Saccard himself was astonished at her suppressed emotion, at the trembling in her voice. As yet he had only spoken of Jerusalem in the poetical phases of his fever. In his heart he distrusted that mad project, scenting something ridiculous in it, and quite prepared to abandon it and laugh at it if it should be greeted with jests. And the emotional application of this pious woman who brought her daughter with her, the earnest way in which she gave him to understand that she and all her kindred, the entire French nobility, would believe and become infatuated with the scheme, struck him forcibly, gave substance to what had been purely a dream, and infinitely enlarged his field of evolution. Was it true, then, that he had a lever here, the employment of which would permit him to move the world? With his gift of rapid assimilation, he at once entered into the situation, talking in mysterious terms of this final triumph which he would pursue in silence; and his speech was full of fervour, for he had really just acquired faith—faith in the excellence of the instrument placed in his hands by the crisis through which the Papacy was passing. He indeed had the happy faculty of believing, as soon as the success of his plans required it.

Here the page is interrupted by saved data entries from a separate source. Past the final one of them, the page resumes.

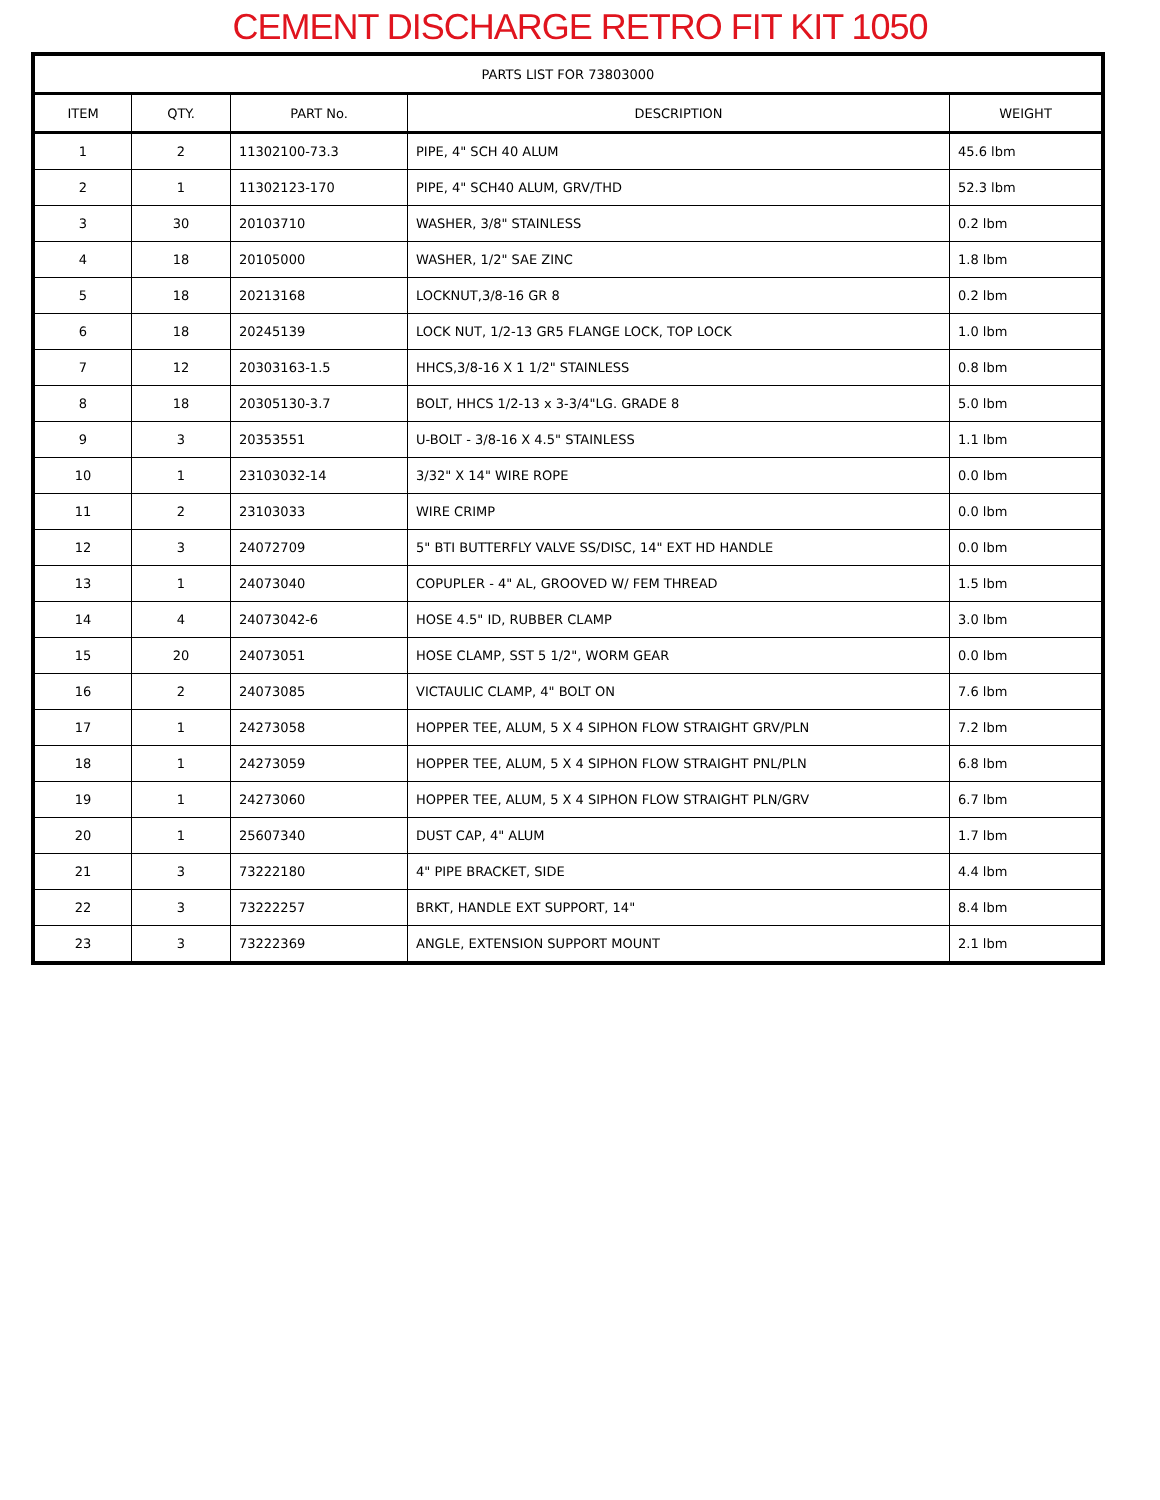CEMENT DISCHARGE RETRO FIT KIT 1050
| PARTS LIST FOR 73803000 | | | | |
| --- | --- | --- | --- | --- |
| ITEM | QTY. | PART No. | DESCRIPTION | WEIGHT |
| 1 | 2 | 11302100-73.3 | PIPE, 4" SCH 40 ALUM | 45.6 lbm |
| 2 | 1 | 11302123-170 | PIPE, 4" SCH40 ALUM, GRV/THD | 52.3 lbm |
| 3 | 30 | 20103710 | WASHER, 3/8" STAINLESS | 0.2 lbm |
| 4 | 18 | 20105000 | WASHER, 1/2" SAE ZINC | 1.8 lbm |
| 5 | 18 | 20213168 | LOCKNUT,3/8-16 GR 8 | 0.2 lbm |
| 6 | 18 | 20245139 | LOCK NUT, 1/2-13 GR5 FLANGE LOCK, TOP LOCK | 1.0 lbm |
| 7 | 12 | 20303163-1.5 | HHCS,3/8-16 X 1 1/2" STAINLESS | 0.8 lbm |
| 8 | 18 | 20305130-3.7 | BOLT, HHCS 1/2-13 x 3-3/4"LG. GRADE 8 | 5.0 lbm |
| 9 | 3 | 20353551 | U-BOLT - 3/8-16 X 4.5" STAINLESS | 1.1 lbm |
| 10 | 1 | 23103032-14 | 3/32" X 14" WIRE ROPE | 0.0 lbm |
| 11 | 2 | 23103033 | WIRE CRIMP | 0.0 lbm |
| 12 | 3 | 24072709 | 5" BTI BUTTERFLY VALVE SS/DISC, 14" EXT HD HANDLE | 0.0 lbm |
| 13 | 1 | 24073040 | COPUPLER - 4" AL, GROOVED W/ FEM THREAD | 1.5 lbm |
| 14 | 4 | 24073042-6 | HOSE 4.5" ID, RUBBER CLAMP | 3.0 lbm |
| 15 | 20 | 24073051 | HOSE CLAMP, SST 5 1/2", WORM GEAR | 0.0 lbm |
| 16 | 2 | 24073085 | VICTAULIC CLAMP, 4" BOLT ON | 7.6 lbm |
| 17 | 1 | 24273058 | HOPPER TEE, ALUM, 5 X 4 SIPHON FLOW STRAIGHT GRV/PLN | 7.2 lbm |
| 18 | 1 | 24273059 | HOPPER TEE, ALUM, 5 X 4 SIPHON FLOW STRAIGHT PNL/PLN | 6.8 lbm |
| 19 | 1 | 24273060 | HOPPER TEE, ALUM, 5 X 4 SIPHON FLOW STRAIGHT PLN/GRV | 6.7 lbm |
| 20 | 1 | 25607340 | DUST CAP, 4" ALUM | 1.7 lbm |
| 21 | 3 | 73222180 | 4" PIPE BRACKET, SIDE | 4.4 lbm |
| 22 | 3 | 73222257 | BRKT, HANDLE EXT SUPPORT, 14" | 8.4 lbm |
| 23 | 3 | 73222369 | ANGLE, EXTENSION SUPPORT MOUNT | 2.1 lbm |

'In short, monsieur,' continued the Countess, 'I have decided upon a thing which has hitherto been repugnant to me. Yes, the idea of making money work, of putting it out at interest, had never entered my head. Mine are the old ways of viewing life, scruples that are becoming a little stupid, I know; but what would you have? One cannot easily throw off the ideas acquired in childhood, and I imagined that land alone, extensive estates, ought to support people like ourselves. Unfortunately, large estates——'
She blushed slightly, for she was coming to the confession of the ruin which she had so carefully concealed. 'Large estates can now scarcely be found in France; we have been sorely tried, and now we have but one farm left.'
Thereupon Saccard, to spare her further embarrassment, began blazing away. 'But nowadays, madame, no one lives on land. The landed fortune of olden times is an out-of-date form of wealth, which has ceased to have its raison d'être. It was the very stagnation of money, the value of which we have increased tenfold by throwing it into circulation, and by inventing paper money, and securities of all sorts, commercial and financial. It is by this means that the world is to be renewed, for nothing would be possible—neither the applications of science nor the final universal peace—without money, liquid money which flows and penetrates everywhere. Oh! landed wealth! it has gone to keep company with the old stage-coaches. With a million in land a man dies; whereas with a fourth of that capital invested in good enterprises at fifteen, twenty, and even thirty per cent., he lives.'
Gently, and with infinite sadness, the Countess shook her head. 'I scarcely understand you, and, as I have told you, I am a survivor of an epoch in which these things were feared, as things wicked and forbidden. However, I am not alone; above all, I must think of my daughter. In the last few years I have succeeded in laying aside, oh! a little sum——'
Her blush appeared again.
'Twenty thousand francs, which lie idle at home in a drawer. Later on perhaps I might feel remorseful at having left them thus unproductive; and since your enterprise has a good object, as my friend has confided to me, and since you are going to labour for what we all wish, and wish most ardently, I will make the venture. In short, I shall be grateful to you if you can reserve for me some shares in your bank, say to the amount of ten or twelve thousand francs. I wanted my daughter to accompany me, for I will not conceal from you that this money is hers.'
So far Alice had not opened her mouth, but had kept quite in the background, in spite of her look of keen intelligence. Now, however, she made a gesture of loving reproach. 'Oh, mine, mamma! Have I anything that is not yours?'
'And your marriage, my child?'
'But you know very well that I do not wish to marry.'
She had said this too quickly; the chagrin of her solitude cried out in her shrill voice. Her mother silenced her with a distressful glance; and they looked at each other for a moment, unable to lie, compelled as they were to share each other's daily sufferings and secrets.